Minimum String Length After Removing Substrings[E,StringStackSimulation]

https://leetcode.com/problems/minimum-string-length-after-removing-substrings/description/?envType=daily-question&envId=2024-10-07

You are given a string s consisting only of uppercase English letters.

You can apply some operations to this string where, in one operation, you can remove any occurrence of one of the substrings "AB" or "CD" from s.

Return the minimum possible length of the resulting string that you can obtain.

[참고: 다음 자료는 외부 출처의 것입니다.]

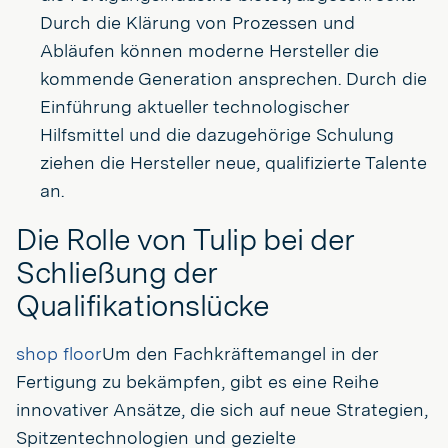
Durch die Klärung von Prozessen und
Abläufen können moderne Hersteller die
kommende Generation ansprechen. Durch die
Einführung aktueller technologischer
Hilfsmittel und die dazugehörige Schulung
ziehen die Hersteller neue, qualifizierte Talente
an.
Die Rolle von Tulip bei der
Schließung der
Qualifikationslücke
shop floor
Um den Fachkräftemangel in der
Fertigung zu bekämpfen, gibt es eine Reihe
innovativer Ansätze, die sich auf neue Strategien,
Spitzentechnologien und gezielte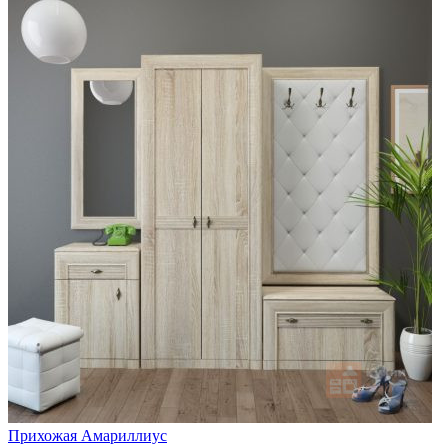
Прихожая Амариллиус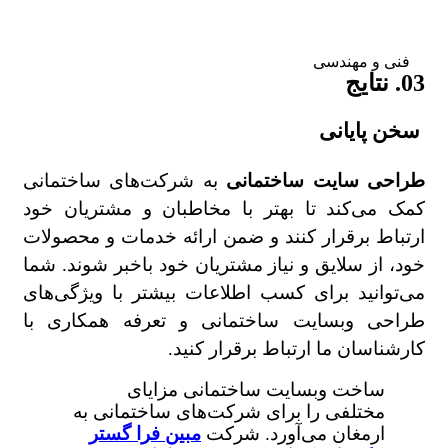
فنی و مهندسی
03. نتایج
سخن پایانی
طراحی سایت ساختمانی
به شرکت‌های ساختمانی
کمک می‌کند تا بهتر با مخاطبان و مشتریان خود
ارتباط برقرار کنند و ضمن ارائه خدمات و محصولات
خود، از سلایق و نیاز مشتریان خود باخبر شوند. شما
می‌توانید برای کسب اطلاعات بیشتر با ویژگی‌های
طراحی وبسایت ساختمانی و تعرفه همکاری با
کارشناسان ما ارتباط برقرار کنید.
ساخت وبسایت ساختمانی مزایای
مختلفی را برای شرکت‌های ساختمانی به
ارمغان می‌آورد. شرکت
مبین فرا گستر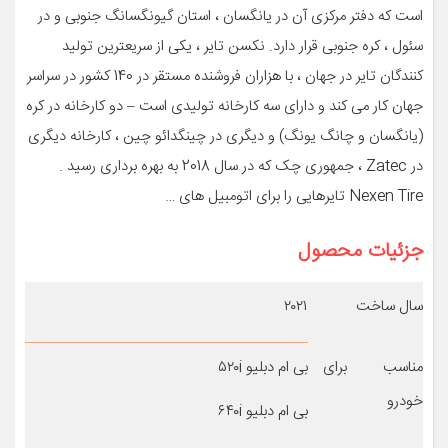
است که دفتر مرکزی آن در یانگسان ، استان گیونگسانگ جنوبی و در
سئول ، کره جنوبی قرار دارد. نکسن تایر ، یکی از سریعترین تولید
کنندگان تایر در جهان ، با هزاران فروشنده مستقر در 140 کشور در سراسر
جهان کار می کند و دارای سه کارخانه تولیدی است – دو کارخانه در کره
(یانگسان و چانگ یونگ) و دیگری در چینگدائو چین ، کارخانه دیگری
در Zatec ، جمهوری چک که در سال 2018 به بهره برداری رسید .
Nexen Tire تایرهایی را برای اتومبیل های …
جزئیات محصول
سال ساخت
۲۰۲۱
مناسب برای
بی ام دبلیو ۵۲۰i
خودرو
بی ام دبلیو ۶۴۰i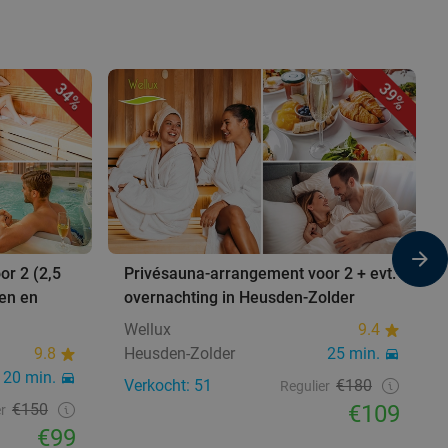
34%
39%
r 2 (2,5
Privésauna-arrangement voor 2 + evt.
nen en
overnachting in Heusden-Zolder
Wellux
9.4
9.8
Heusden-Zolder
25 min.
20 min.
Verkocht: 51
€180
Regulier
€150
€109
r
€99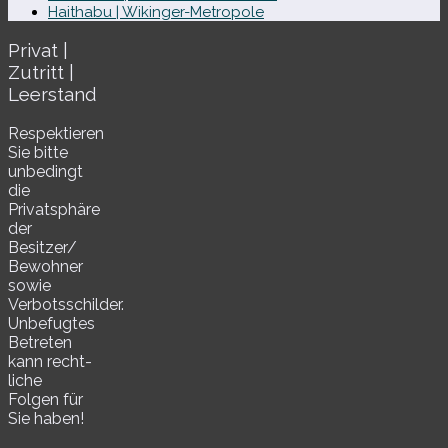
Haithabu | Wikinger-Metropole
Privat |
Zutritt |
Leerstand
Respektieren
Sie bitte
unbe­dingt
die
Privatsphäre
der
Besitzer/​
Bewohner
sowie
Verbotsschilder.
Unbefugtes
Betreten
kann recht­
li­che
Folgen für
Sie haben!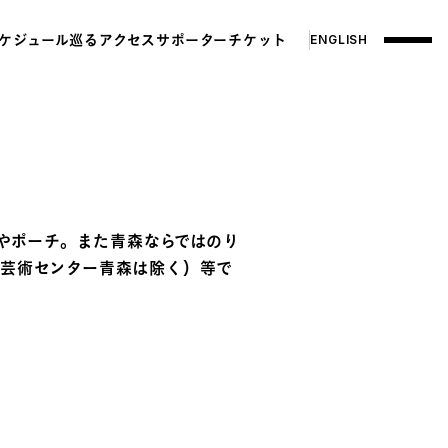
ケジュール
巡る
アクセス
サポーター
チケット
ENGLISH
ックやポーチ。また青森ならではのり
際芸術センター青森は除く）等で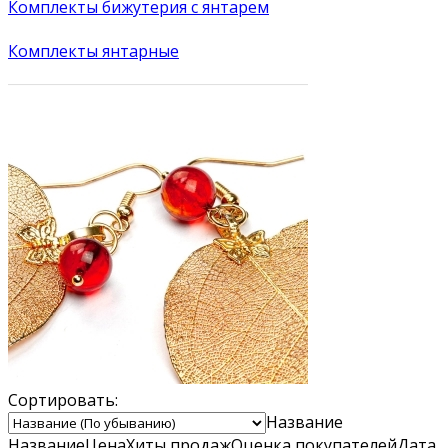
Комплекты бижутерия с янтарем
Комплекты янтарные
Сортировать:
Название
Название
Цена
Хиты продаж
Оценка
покупателей
Дата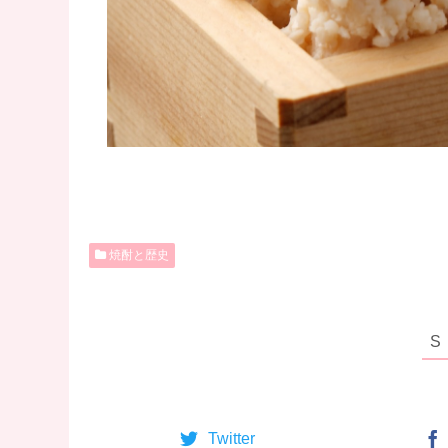
焼酎と歴史
Twitter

Note that the string concatenates after removing the substring and could produce new "AB" or "CD" substrings.

 

Example 1:

Input: s = "ABFCACDB"
Output: 2
Explanation: We can do the following operations:
- Remove the substring "ABFCACDB", so s = "FCACDB".
- Remove the substring "FCACDB", so s = "FCAB".
- Remove the substring "FCAB", so s = "FC".
So the resulting length of the string is 2.
It can be shown that it is the minimum length that we can obtain.

Example 2:

Input: s = "ACBBD"
Output: 5
Explanation: We cannot do any operations on the string so the length remains the same.

 

Constraints:

• 1 <= s.length <= 100
• s consists only of uppercase English letters.

1. Python

파이썬에는 역시 각종 method 들이 많아서 짧게 풀 수 있었다.

class Solution:
    def minLength(self, s: str) -> int:
        while "AB" in s or "CD" in s :
            s = s.replace("AB","")
            s = s.replace("CD","")
        return len(s)

 

근데 답지를 보니까 Stack을 많이 썼네. C++로는 Stack을 써보자

 

2. C++

class Solution {
public:
    int minLength(string s) {
        stack<char> arr;
        for(char c : s){
            //AB filtering
            if(!arr.empty() && c == 'B'){
                if(arr.top()=='A'){
                    arr.pop();
                    continue;
                }
            }
            //CD filtering
            if(!arr.empty() && c == 'D'){
                if(arr.top() == 'C'){
                    arr.pop();
                    continue;
                }
            }
            //No filtering case
            arr.push(c);
        }
        return arr.size();
    }
};

 

3. C

#include <stdio.h>
#include <string.h>
#include <stdlib.h>

int minLength(char *s) {
    int n = strlen(s);
    char* ans = (char*)malloc((n + 1) * sizeof(char));  // 동적 메모리 할당, n+1은 null 문자 추가를 위해
    int idx = 0;

    for (int i = 0; i < n; i++) {
        // 패턴 'AB'를 제거
        if (s[i] == 'B' && idx > 0 && ans[idx - 1] == 'A') {
            idx--;  // 이전 'A'를 제거
            continue;
        }
        // 패턴 'CD'를 제거
        if (s[i] == 'D' && idx > 0 && ans[idx - 1] == 'C') {
            idx--;  // 이전 'C'를 제거
            continue;
        }
        ans[idx++] = s[i];  // 현재 문자를 결과 배열에 추가
    }

    ans[idx] = '\0';  // 문자열의 끝에 null 문자 추가
    int resultLength = strlen(ans);  // 결과 문자열의 길이 계산

    free(ans);  // 동적 메모리 해제
    return resultLength;
}